One of the few Y2K issues I have seen. According to freekevin.com he is not due to be released for another 11 months.
Recently built a server with an AMI 428 card. It is an old hunk of a HP NetServer 5/166 LS2 (Dual Pentium 166's). The preformance speed up over straight scsi was quite nice. I am running 3 raid 1's. But at about 3 week intervals I am crashing. There is a new driver for the controller which I haven't tried yet, but it doesn't list the mysterious SMP + MegaRaid crashes as resolved. The box is running Debian with a 2.2.10 kernel.
Now from all of my research it seemed like NetApp was the way to go. So I pushed and pushed and pushed, and finally we got a F760. (Nothing like going from nothing to the top of the ladder) And now it is 2.5 months into being a NetApp user. Both the 1 and 2 month aniversaries were marked with a MB dieing. I must say it is fast, real fast, but right now the analogy is fast like a race car going towards a wall. Now ease of use, maintainence, etc on the UNIX side has been pretty carefree for me. The NetApp has been very easy to use, easy to monitor, and easy to setup. But the NT department which paid for half of it is hating life. The NetApp's quota system is straight out of unix which is not good for NT, i.e. you are putting quota's on users, groups, or qtree's (Think root level directories which are made in a special way).

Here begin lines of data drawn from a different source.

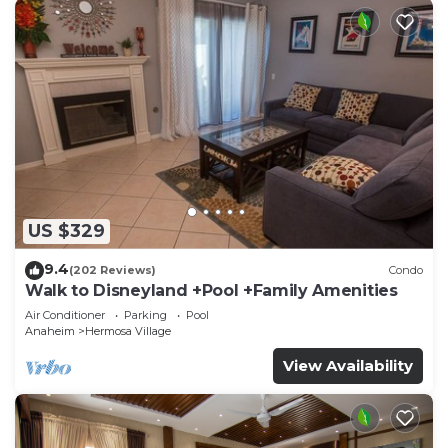
US $329
9.4
(202 Reviews)
Condo
Walk to Disneyland +Pool +Family Amenities
Air Conditioner
Parking
Pool
Anaheim
Hermosa Village
View Availability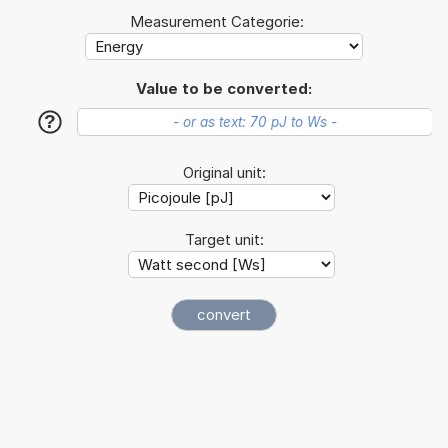
Measurement Categorie:
Value to be converted:
?
Original unit:
Target unit: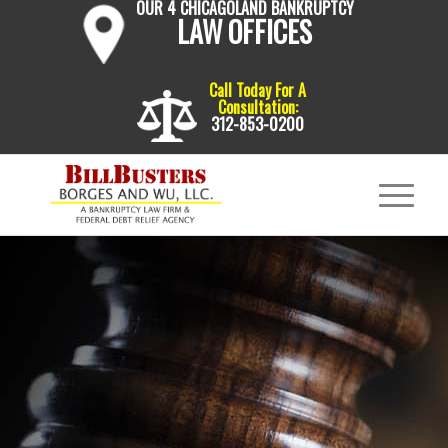
OUR 4 CHICAGOLAND BANKRUPTCY
LAW OFFICES
Call Today For A
Consultation:
312-853-0200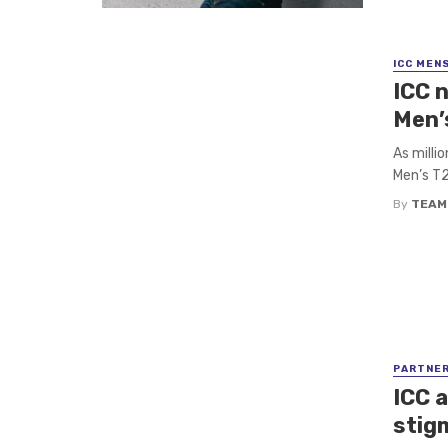
ICC MEN
ICC 
Men’
As milli
Men’s T2
By
TEAM
PARTNE
ICC 
stig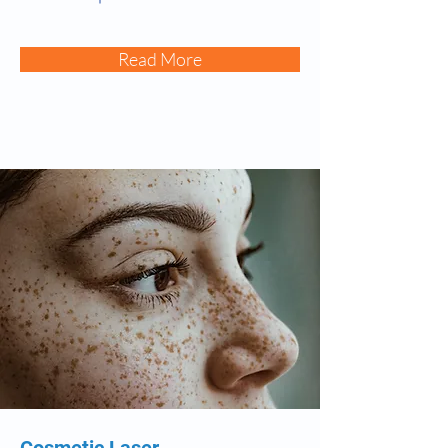
Read More
Cosmetic Laser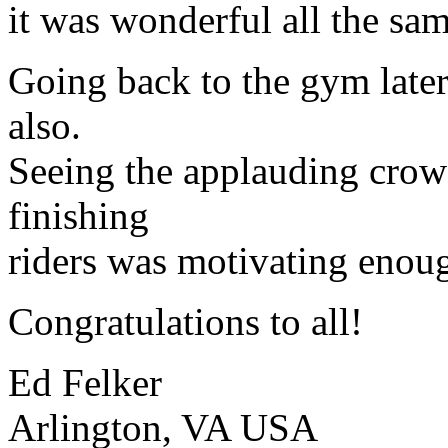
it was wonderful all the sam
Going back to the gym later
also.
Seeing the applauding crowd
finishing
riders was motivating enoug
Congratulations to all!
Ed Felker
Arlington, VA USA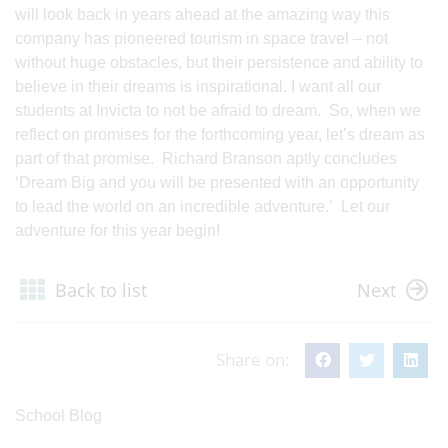
will look back in years ahead at the amazing way this
company has pioneered tourism in space travel – not
without huge obstacles, but their persistence and ability to
believe in their dreams is inspirational. I want all our
students at Invicta to not be afraid to dream. So, when we
reflect on promises for the forthcoming year, let’s dream as
part of that promise. Richard Branson aptly concludes
‘Dream Big and you will be presented with an opportunity
to lead the world on an incredible adventure.’ Let our
adventure for this year begin!
Back to list
Next
Share on:
School Blog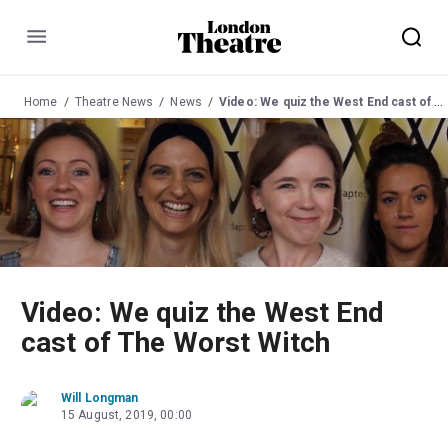
Menu
Home
Theatre News
News
Video: We quiz the West End cast of The Worst Witch
Video: We quiz the West End
cast of The Worst Witch
Will Longman
15 August, 2019, 00:00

According to the NT guru's file ownership by individual's in NT is a bad idea, therefore all files are owned by an administrator equivalent. This means you lose user quotas. NT has a different group philosophy than unix (multiple groups can have access to a single file) so I am guessing the group quota's are out as well. Leaving qtree's, which are sort of ugly. Right now our NT people are looking at taking the loss on the NetApp and giving it to UNIX (Fine by me ;) and replacing it with a conventional NT file server. Another downside for the NT side of things is that the NetApp's is configured much like a UNIX box. It uses init and rc files etc etc. Well from NT land there is a carriage return/line feed issue. All of those files have Unix style carriage return/line feeds. I am not sure if they break if you start using dos style but I am leary to find out. Which means the Unix side is resonsible for all configuration of the NetApp. This is both good and bad. They aren't going to break my stuff, but I have to take on additional labour. Note: The hardware failures were quickly resolved by NetApp, but it still sucked hard. The NT quota issues are supposed to be resolved in the next major version of the NetAppOS codenamed Guiness or some such. The NT people IMO haven't fully explored the quota possibilities instead taking the partyline that it's too much work. And it is entirely possible that I have not uncovered all of the problem's and solution's for those problems in the time we have had it.